[Start of SOURCE EXTRACT]

As airlines face pressure to reduce their carbon footprint, many firms are looking to Sustainable Aviation Fuel, abbreviated as SAF and pronounced “saff”, as a way to cut CO2 emissions without replacing existing jet engines.


Using conventional aviation fuel, a roundtrip flight from New York to Los Angeles generates 2 metric tons of carbon dioxide on a typical airline [1]. That’s the same as driving a passenger car more than 5,000 miles [2]. Jetting from Denver to Paris generates 5 metric tons of CO2. While Miami to Shanghai puts out nearly 10 tons of carbon dioxide. This chart shows how much carbon dioxide and other greenhouse gases are generated by air travel as compared to other forms of transportation on a passenger per kilometer basis [3].


In this video, we’ll take a look at how SAF is produced and some of the obstacles for companies hoping to capitalize on the demand for green jet fuel. The path to commercialization takes several years, and it’s only now arriving for a handful of SAF producers. The demand will likely grow as policymakers in Europe and the US consider new requirements for the use of sustainable aviation fuels.

[End of SOURCE EXTRACT]

◆ **WRITTEN REQUEST**
According to the passage on sustainable aviation fuel, how much carbon dioxide does a flight from Denver to Paris generate?

[Start of RECORDED INFORMATION]

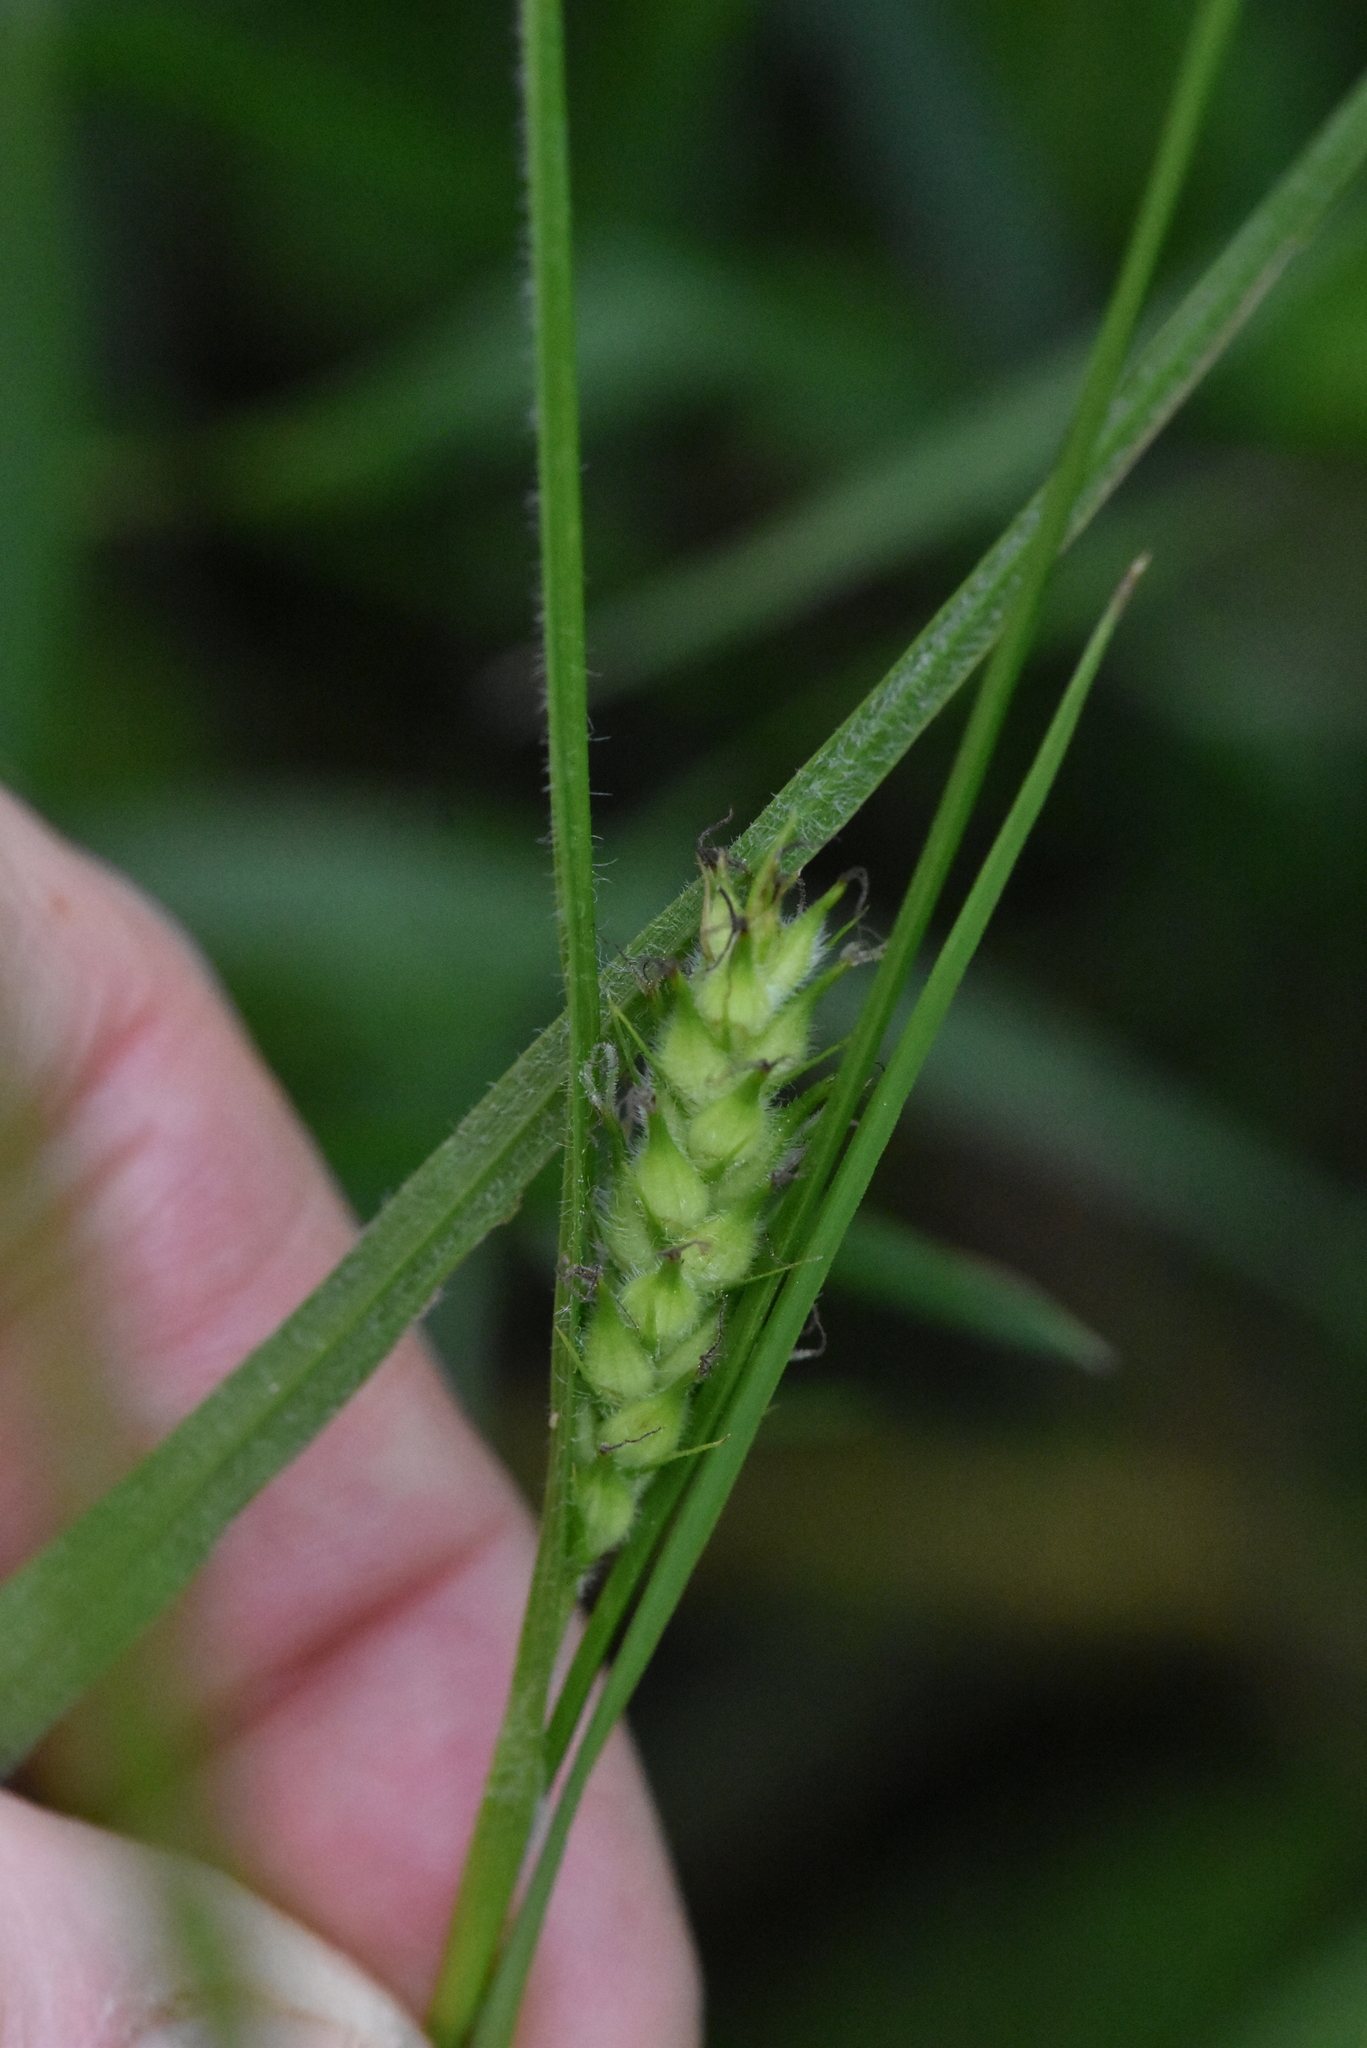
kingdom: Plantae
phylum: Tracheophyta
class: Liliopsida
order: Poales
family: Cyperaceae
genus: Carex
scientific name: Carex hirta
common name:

[End of RECORDED INFORMATION]
[Start of RECORDED INFORMATION]

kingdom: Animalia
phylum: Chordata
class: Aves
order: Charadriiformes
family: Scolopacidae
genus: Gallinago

[End of RECORDED INFORMATION]

◆ **PROBLEM SOLUTION**
5 metric tons of CO2.